Boekverslag : Jeroen Brouwers - Bezonken Rood
De taal ervan is Nederlands en het aantal woorden bedraagt 905 woorden.

Samenvatting
In "Bezonken rood" beschrijft Jeroen Brouwers zijn verblijf in een Japans concentratiekamp, samen met zijn moeder. Een ander belangrijk personage is Lisa, een jeugdvriendin van Jeroen, die telkens opnieuw opduikt in het verhaal.

Het verhaal begint in het heden, op het moment dat de auteur bericht krijgt van het overlijden van zijn moeder.
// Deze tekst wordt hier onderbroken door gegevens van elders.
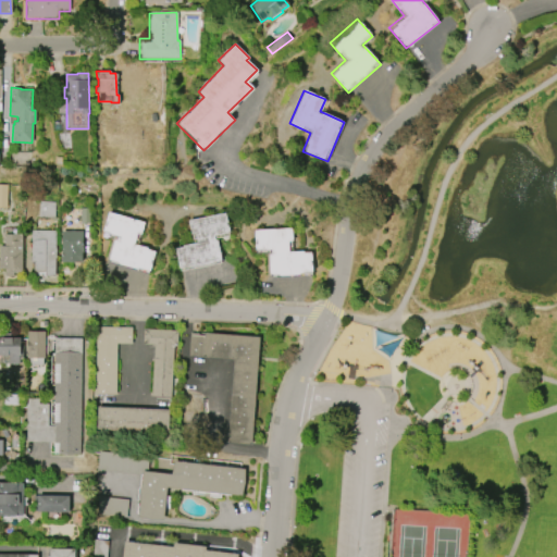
[(39,201),(56,202),(53,219),(38,218),(39,201)]
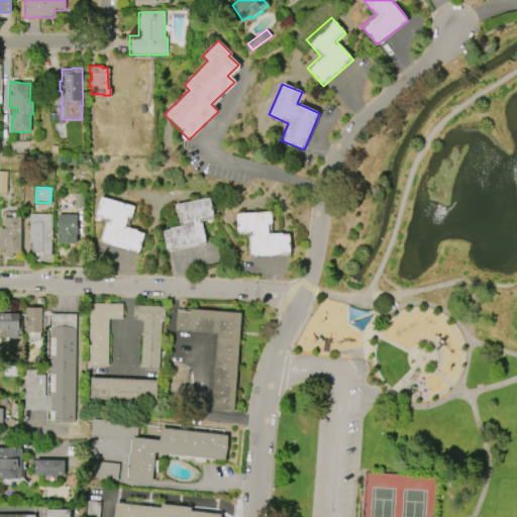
[(74,193),(74,207),(85,207),(85,193),(74,193)]
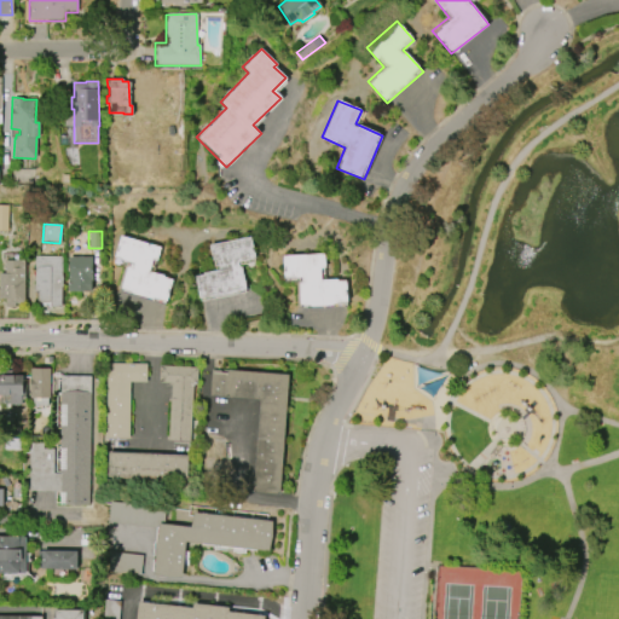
[(121,235),(114,259),(127,262),(119,291),(165,305),(173,277),(152,271),(160,246),(121,235)]
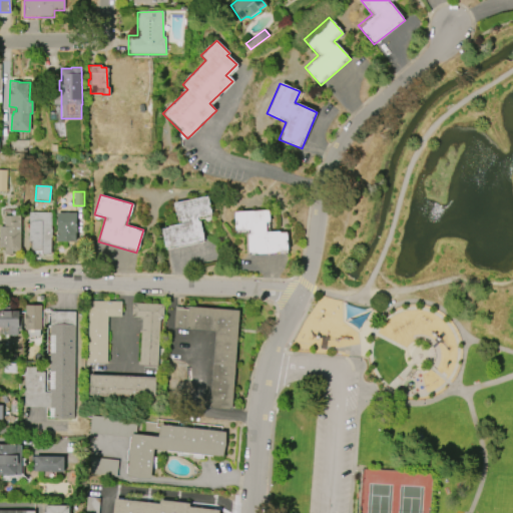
[(207,195),(211,216),(199,218),(204,242),(165,250),(160,226),(178,223),(174,202),(207,195)]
Aan de hand van zijn herinneringen, die hij verder in het boek uiteenzet, zou men denken dat
hij erg gehecht was aan haar en dus geschokt zou zijn door haar plotse
dood. Toch kan hij geen enkel gevoel van medelijden of droefheid voor haar opbrengen. Na zijn kamptijd is hij immers volledig vervreemd van zijn moeder als gevolg van een trauma, opgelopen in het kamp. Positieve kampervaringen kan hij wel op een hand tellen. Toch hoort hij
soms ex-gevangenen lachen als ze terugdenken aan hun gevangenschap. Er werd hun immers altijd voorgehouden aan iets anders te denken, iets anders te zien dan wat er werkelijk gebeurde in het kamp. Zo zagen sommige kinderen de Japanse vlag als een rode ballon in de lucht, maar Jeroen zag alleen een bloeddruppel op een witte achtergrond.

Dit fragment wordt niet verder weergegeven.